Sabitfikir
Künye | Yazarlar | Giriş Yap

Eleştiri

Eleştiri

Koşu parkurunda felsefe



Toplam oy: 1427
Haruki Murakami
Doğan Kitap
Koşu parkuruna inen ritmik adımlar gibi, kitap da takip edilmesi kolay kısa ve ritmik cümlelerden oluşuyor.

Haruki Murakami, yazmaya 1981 yılında, yani 32 yaşındayken başladı. O sıralarda, Sınırın Güneyinde Güneşin Batısında kitabında anlattığı roman kişisi gibi, bar işletiyordu ve hayatında okumaya olsa bile yazmaya pek yer yoktu. Roman yazmayı düşünmeye başladığı tarih ve saati ise çok net hatırlıyor: 1 Nisan 1978 günü, öğlen 13:30 sıraları... Cingu Stadyumu'nun açık tribününde bira içip beyzbol izlerken aklına bir anda bu fikir geldi. Bar işletirken yazdığı ilk kitabı Rüzgarın Şarkısını Dinle ödül alınca da, barı kapatıp roman yazmaya odaklandı. Masa başından pek kalkmayarak yazdığı Yaban Koyununun İzinde, ona sadece edebi başarı değil, yağlı bir göbek de getirince kendisine uygun bir spor dalı seçmeye karar verdi. 1982 yılında koşmaya, işte bu motivasyonla başladı ve bugüne dek hiç hız kesmeden ayda ortalama 260 kilometre koştu.

| İstenenler |
(a) Verilen metindeki "Koşu parkuruna inen ritmik adımlar gibi, kitap da takip edilmesi kolay kısa ve ritmik cümlelerden oluşuyor." cümlesini İngilizceye nasıl çevirirsiniz?
(b) Verilen metne göre Murakami neden kendisine uygun bir spor dalı seçmeye karar verdi? Bir ile üç cümle arasında açıklayın.
(c) Verilen metinde "Haruki Murakami, yazmaya" sözlerinden aşağıya, "260 kilometre koştu." sözlerine kadar uzanan her şeyi harfi harfine aktarır mısınız?

(Bir koleksiyondan alınmış kayıtlar)
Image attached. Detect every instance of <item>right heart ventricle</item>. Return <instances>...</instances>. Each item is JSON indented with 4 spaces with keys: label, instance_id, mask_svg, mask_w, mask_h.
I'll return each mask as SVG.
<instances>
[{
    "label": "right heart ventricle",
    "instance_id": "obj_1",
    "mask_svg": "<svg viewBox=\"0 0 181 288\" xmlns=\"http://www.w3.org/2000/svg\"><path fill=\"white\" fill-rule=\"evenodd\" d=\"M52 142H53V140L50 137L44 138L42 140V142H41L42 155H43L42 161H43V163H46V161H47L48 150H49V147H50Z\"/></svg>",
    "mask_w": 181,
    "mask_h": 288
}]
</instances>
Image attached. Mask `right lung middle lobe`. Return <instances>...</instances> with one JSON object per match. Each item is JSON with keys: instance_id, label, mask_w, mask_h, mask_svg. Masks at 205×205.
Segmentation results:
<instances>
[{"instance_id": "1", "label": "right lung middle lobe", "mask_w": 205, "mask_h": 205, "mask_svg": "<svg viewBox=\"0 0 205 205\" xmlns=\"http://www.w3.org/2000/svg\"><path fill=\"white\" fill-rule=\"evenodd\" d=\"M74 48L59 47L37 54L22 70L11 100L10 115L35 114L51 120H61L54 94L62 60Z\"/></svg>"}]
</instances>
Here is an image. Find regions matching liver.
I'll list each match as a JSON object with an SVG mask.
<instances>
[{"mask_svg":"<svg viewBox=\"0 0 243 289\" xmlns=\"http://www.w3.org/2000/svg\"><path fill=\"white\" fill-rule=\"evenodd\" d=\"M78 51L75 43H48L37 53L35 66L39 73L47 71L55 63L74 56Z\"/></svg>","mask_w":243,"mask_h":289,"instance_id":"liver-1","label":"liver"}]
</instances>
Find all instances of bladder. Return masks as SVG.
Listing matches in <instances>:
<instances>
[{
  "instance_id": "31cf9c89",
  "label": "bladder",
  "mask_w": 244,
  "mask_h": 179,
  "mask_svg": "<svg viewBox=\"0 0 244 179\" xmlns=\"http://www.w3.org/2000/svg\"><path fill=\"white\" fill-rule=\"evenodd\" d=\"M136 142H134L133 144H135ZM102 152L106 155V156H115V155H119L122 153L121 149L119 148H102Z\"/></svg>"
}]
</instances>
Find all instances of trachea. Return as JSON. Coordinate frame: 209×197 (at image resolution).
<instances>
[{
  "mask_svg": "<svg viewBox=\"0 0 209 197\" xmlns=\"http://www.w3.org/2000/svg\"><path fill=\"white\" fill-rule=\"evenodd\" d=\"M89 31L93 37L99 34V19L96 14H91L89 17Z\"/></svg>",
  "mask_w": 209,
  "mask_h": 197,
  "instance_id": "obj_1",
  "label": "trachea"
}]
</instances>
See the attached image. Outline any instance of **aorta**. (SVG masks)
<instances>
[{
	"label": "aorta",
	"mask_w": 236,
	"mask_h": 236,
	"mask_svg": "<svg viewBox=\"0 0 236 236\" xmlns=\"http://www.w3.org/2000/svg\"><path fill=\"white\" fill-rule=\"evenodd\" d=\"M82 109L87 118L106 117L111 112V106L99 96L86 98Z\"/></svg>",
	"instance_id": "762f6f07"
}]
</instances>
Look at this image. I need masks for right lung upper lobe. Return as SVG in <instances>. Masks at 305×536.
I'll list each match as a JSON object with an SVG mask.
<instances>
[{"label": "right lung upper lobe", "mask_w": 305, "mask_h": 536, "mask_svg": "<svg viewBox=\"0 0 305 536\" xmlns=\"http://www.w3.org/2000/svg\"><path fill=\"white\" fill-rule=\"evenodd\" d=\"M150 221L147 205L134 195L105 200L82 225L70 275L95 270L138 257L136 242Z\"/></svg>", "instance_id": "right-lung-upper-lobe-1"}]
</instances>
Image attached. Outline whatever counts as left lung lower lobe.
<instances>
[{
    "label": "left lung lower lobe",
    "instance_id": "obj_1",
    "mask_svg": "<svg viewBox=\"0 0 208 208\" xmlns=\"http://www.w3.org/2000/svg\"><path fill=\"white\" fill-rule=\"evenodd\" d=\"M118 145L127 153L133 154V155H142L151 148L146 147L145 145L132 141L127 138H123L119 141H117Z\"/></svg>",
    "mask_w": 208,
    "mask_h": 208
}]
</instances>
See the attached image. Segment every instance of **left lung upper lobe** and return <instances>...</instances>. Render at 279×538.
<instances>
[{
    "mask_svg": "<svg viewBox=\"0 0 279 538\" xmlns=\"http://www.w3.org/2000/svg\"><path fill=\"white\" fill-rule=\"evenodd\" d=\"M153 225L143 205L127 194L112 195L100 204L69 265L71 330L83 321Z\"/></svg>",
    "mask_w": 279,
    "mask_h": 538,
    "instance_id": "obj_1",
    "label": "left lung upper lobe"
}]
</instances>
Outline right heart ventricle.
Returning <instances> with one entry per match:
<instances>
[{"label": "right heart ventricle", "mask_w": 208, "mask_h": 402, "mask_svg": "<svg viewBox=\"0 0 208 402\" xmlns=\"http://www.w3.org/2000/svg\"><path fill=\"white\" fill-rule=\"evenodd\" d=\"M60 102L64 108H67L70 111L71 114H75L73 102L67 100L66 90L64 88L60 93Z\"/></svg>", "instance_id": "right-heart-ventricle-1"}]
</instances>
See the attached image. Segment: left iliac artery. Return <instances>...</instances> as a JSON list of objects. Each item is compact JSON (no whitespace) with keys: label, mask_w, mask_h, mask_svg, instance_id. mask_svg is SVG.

| Yanıtlar |
(a) Like the rhythmic steps landing on a running track, the book too is made up of short, rhythmic sentences that are easy to follow.

(b) Masa başından pek kalkmadan yazdığı Yaban Koyununun İzinde, ona yalnızca edebi başarı değil, yağlı bir göbek de getirdi. Bu nedenle kendisine uygun bir spor dalı seçmeye karar verdi ve 1982'de koşmaya başladı.

(c)
Haruki Murakami, yazmaya 1981 yılında, yani 32 yaşındayken başladı. O sıralarda, Sınırın Güneyinde Güneşin Batısında kitabında anlattığı roman kişisi gibi, bar işletiyordu ve hayatında okumaya olsa bile yazmaya pek yer yoktu. Roman yazmayı düşünmeye başladığı tarih ve saati ise çok net hatırlıyor: 1 Nisan 1978 günü, öğlen 13:30 sıraları... Cingu Stadyumu'nun açık tribününde bira içip beyzbol izlerken aklına bir anda bu fikir geldi. Bar işletirken yazdığı ilk kitabı Rüzgarın Şarkısını Dinle ödül alınca da, barı kapatıp roman yazmaya odaklandı. Masa başından pek kalkmayarak yazdığı Yaban Koyununun İzinde, ona sadece edebi başarı değil, yağlı bir göbek de getirince kendisine uygun bir spor dalı seçmeye karar verdi. 1982 yılında koşmaya, işte bu motivasyonla başladı ve bugüne dek hiç hız kesmeden ayda ortalama 260 kilometre koştu.